▶ _Your task_: Your output should be the records below, word for word and picture-free.

[Collected data]
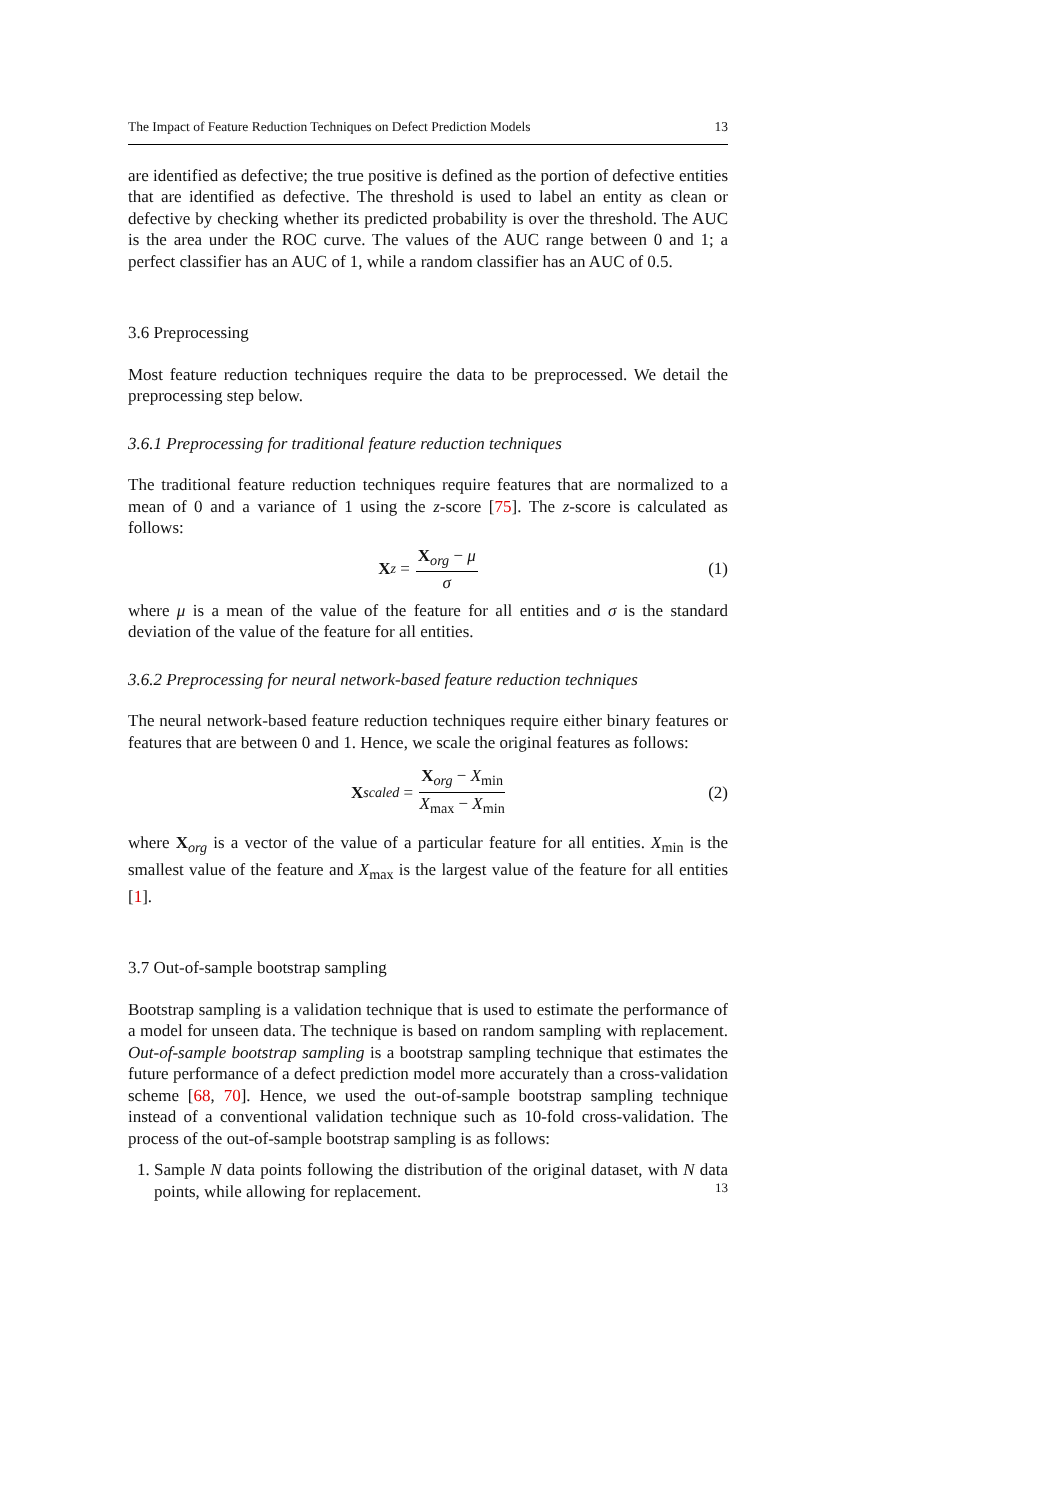The Impact of Feature Reduction Techniques on Defect Prediction Models 13
are identified as defective; the true positive is defined as the portion of defective entities that are identified as defective. The threshold is used to label an entity as clean or defective by checking whether its predicted probability is over the threshold. The AUC is the area under the ROC curve. The values of the AUC range between 0 and 1; a perfect classifier has an AUC of 1, while a random classifier has an AUC of 0.5.
3.6 Preprocessing
Most feature reduction techniques require the data to be preprocessed. We detail the preprocessing step below.
3.6.1 Preprocessing for traditional feature reduction techniques
The traditional feature reduction techniques require features that are normalized to a mean of 0 and a variance of 1 using the z-score [75]. The z-score is calculated as follows:
X<sub>z</sub> = X<sub>org</sub> − μ σ (1)
where μ is a mean of the value of the feature for all entities and σ is the standard deviation of the value of the feature for all entities.
3.6.2 Preprocessing for neural network-based feature reduction techniques
The neural network-based feature reduction techniques require either binary features or features that are between 0 and 1. Hence, we scale the original features as follows:
X<sub>scaled</sub> = X<sub>org</sub> − X<sub>min</sub> X<sub>max</sub> − X<sub>min</sub> (2)
where X<sub>org</sub> is a vector of the value of a particular feature for all entities. X<sub>min</sub> is the smallest value of the feature and X<sub>max</sub> is the largest value of the feature for all entities [1].
3.7 Out-of-sample bootstrap sampling
Bootstrap sampling is a validation technique that is used to estimate the performance of a model for unseen data. The technique is based on random sampling with replacement. Out-of-sample bootstrap sampling is a bootstrap sampling technique that estimates the future performance of a defect prediction model more accurately than a cross-validation scheme [68, 70]. Hence, we used the out-of-sample bootstrap sampling technique instead of a conventional validation technique such as 10-fold cross-validation. The process of the out-of-sample bootstrap sampling is as follows:
1. Sample N data points following the distribution of the original dataset, with N data points, while allowing for replacement.
13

▶ _Task output_:
The Impact of Feature Reduction Techniques on Defect Prediction Models 13
are identified as defective; the true positive is defined as the portion of defective entities that are identified as defective. The threshold is used to label an entity as clean or defective by checking whether its predicted probability is over the threshold. The AUC is the area under the ROC curve. The values of the AUC range between 0 and 1; a perfect classifier has an AUC of 1, while a random classifier has an AUC of 0.5.
3.6 Preprocessing
Most feature reduction techniques require the data to be preprocessed. We detail the preprocessing step below.
3.6.1 Preprocessing for traditional feature reduction techniques
The traditional feature reduction techniques require features that are normalized to a mean of 0 and a variance of 1 using the z-score [75]. The z-score is calculated as follows:
X<sub>z</sub> = X<sub>org</sub> − μ σ (1)
where μ is a mean of the value of the feature for all entities and σ is the standard deviation of the value of the feature for all entities.
3.6.2 Preprocessing for neural network-based feature reduction techniques
The neural network-based feature reduction techniques require either binary features or features that are between 0 and 1. Hence, we scale the original features as follows:
X<sub>scaled</sub> = X<sub>org</sub> − X<sub>min</sub> X<sub>max</sub> − X<sub>min</sub> (2)
where X<sub>org</sub> is a vector of the value of a particular feature for all entities. X<sub>min</sub> is the smallest value of the feature and X<sub>max</sub> is the largest value of the feature for all entities [1].
3.7 Out-of-sample bootstrap sampling
Bootstrap sampling is a validation technique that is used to estimate the performance of a model for unseen data. The technique is based on random sampling with replacement. Out-of-sample bootstrap sampling is a bootstrap sampling technique that estimates the future performance of a defect prediction model more accurately than a cross-validation scheme [68, 70]. Hence, we used the out-of-sample bootstrap sampling technique instead of a conventional validation technique such as 10-fold cross-validation. The process of the out-of-sample bootstrap sampling is as follows:
1. Sample N data points following the distribution of the original dataset, with N data points, while allowing for replacement.
13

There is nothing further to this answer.